People assume it's easy to learn martial arts because they don't involve fine motor skills as much as they do gross motor skills - like jumping or high kicking (i.e. they require little more than athleticism). But that is fundamentally incorrect, regardless of what martial art you're trying to learn. Trying to go straight to an advanced martial arts technique is pretty much the same as trying to play an advanced guitar piece like Tommy Emmanuel when all you have is trembling, string-deadening, "how do you make an F major chord?" fingers. In other words, it would be a complete waste of time. You'd be to guitar what Ralph Macchio was to karate. Or, if you don't know any better (or are cynically trying to make a buck), you'd be the David Carradine of kung fu / tai chi.

What are the martial arts equivalents to fretting notes, playing chords and scales, playing songs and, ultimately, improvising and jamming? The notes, chords and scales are the basics. The songs are the forms/kata and 2 person drills. The improvising and jamming is free-fighting (whether sparring, in competition or in defence). 

You need the basics before you can proceed to any form that combines the basics, never mind the to the application of the techniques in an unpredictable environment.

So what are the basics of, say, goju ryu karate? We can start with the hand techniques. I've chose one below: mawashi uke / tora guchi. It's not the easiest basic. But it is a basic. Most beginners struggle with it. I've chosen it as an example of a fundamental hand movement because it is easier to see the relative complexity. Other movements are shorter or "smaller" but are no less complex in their subtlety - but they aren't easy to understand as being difficult to perform for a beginner.  (Also, it helps that mawashi uke / tora guch is so ubiquitous in goju forms.)

Mawashi uke - a goju fundamental

So what about leg techniques? Well, before we start talking about movement, we need to talk about standing. Because standing "correctly" (in a martial arts sense) is in itself quite a challenge. It requires understanding of grounding, among other things.

Grounding in stances - another fundamental 

Once you can stand, you have to learn to walk. In other words, you can put your stances into motion (as they are just snapshots of moments during movement). In so doing, you then apply the hand techniques while moving (either at the beginning of the movement, during the movement or at the end of the movement, as the case requires) - all with the correct approach to technique and its detail (including things like grounding).

Applying grounding in a dynamic context

Once you have managed this, you have acquired some ability to perform basic or fundamental technique. To extend my analogy, you've played a few chords in a row. Maybe you've learned to do it smoothly. Well done. But remember that this is only the beginning. Because while there's nothing wrong with learning chords to play rehearsed songs, martial arts are also designed for application in unrehearsed environments (depending on your reasons for training). 
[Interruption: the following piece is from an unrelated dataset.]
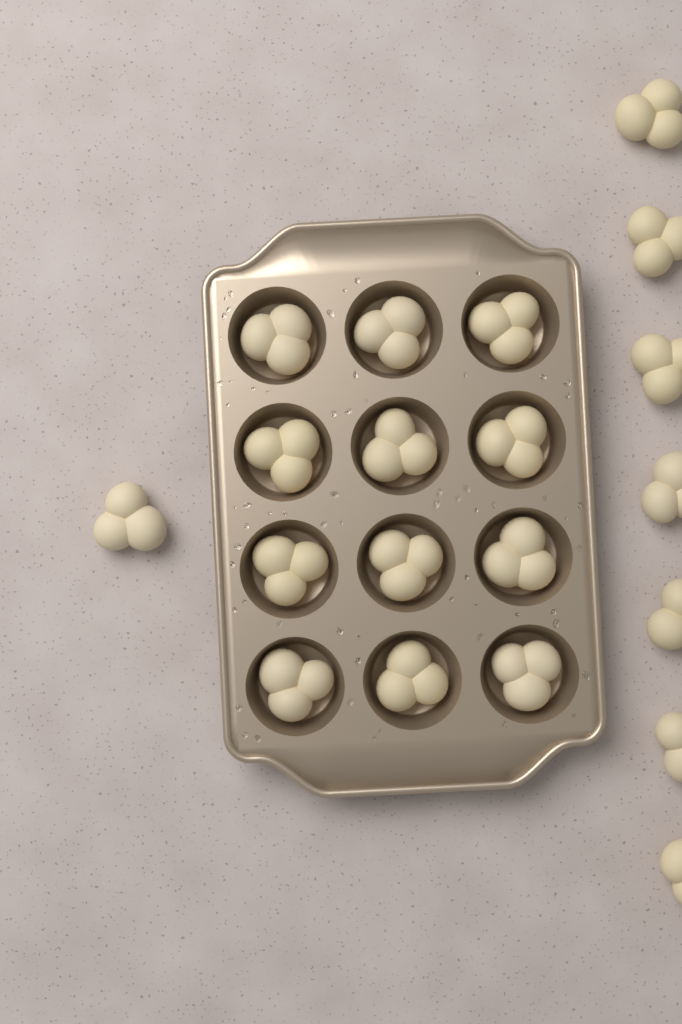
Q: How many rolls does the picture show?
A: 20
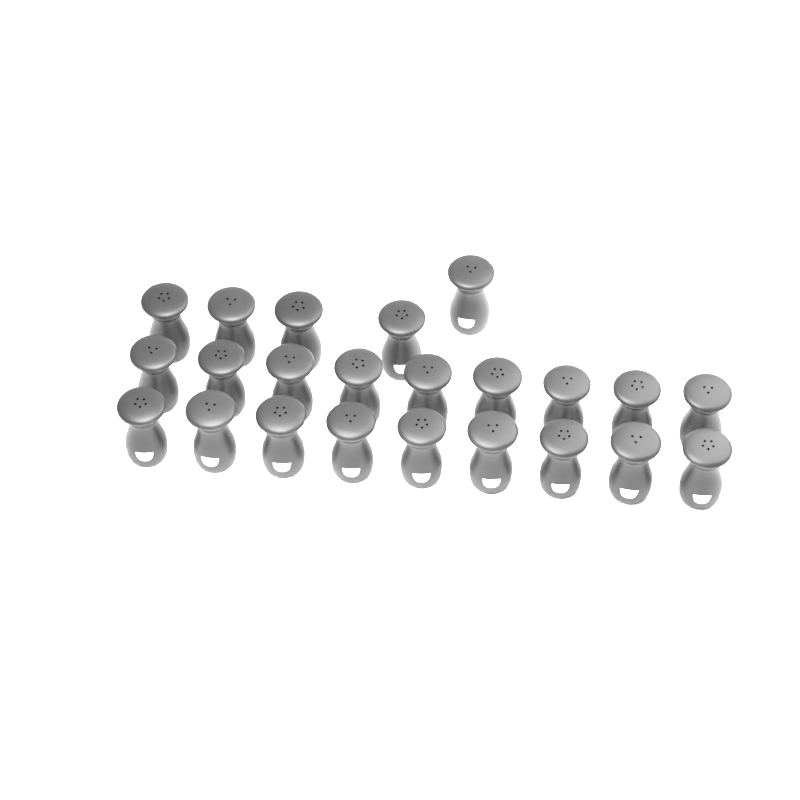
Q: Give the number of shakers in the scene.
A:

Either way, you need to know your basics. Without them, you're not a martial artist. It doesn't matter how high you can jump, how flexible you are, how strong you are. It doesn't matter if you "look the part" to the uninitiated or, in the case of actors, in a particular scene (David Carradine and Ralph Macchio never did "look the part" although I have say Ralph did a remarkable job of the latter in respect of guitar in the movie "Crossroads"). 

If you don't have the basics in any art, you'll always be a hack. In fighting, you can compensate for that with brute strength, speed and aggression. But ultimately, you're still a hack. When you get injured, fall ill or get old, you have nothing. A martial artist will still have something: gong fu - skill acquired through effort. And that skill begins and ends with the fundamentals: the basics.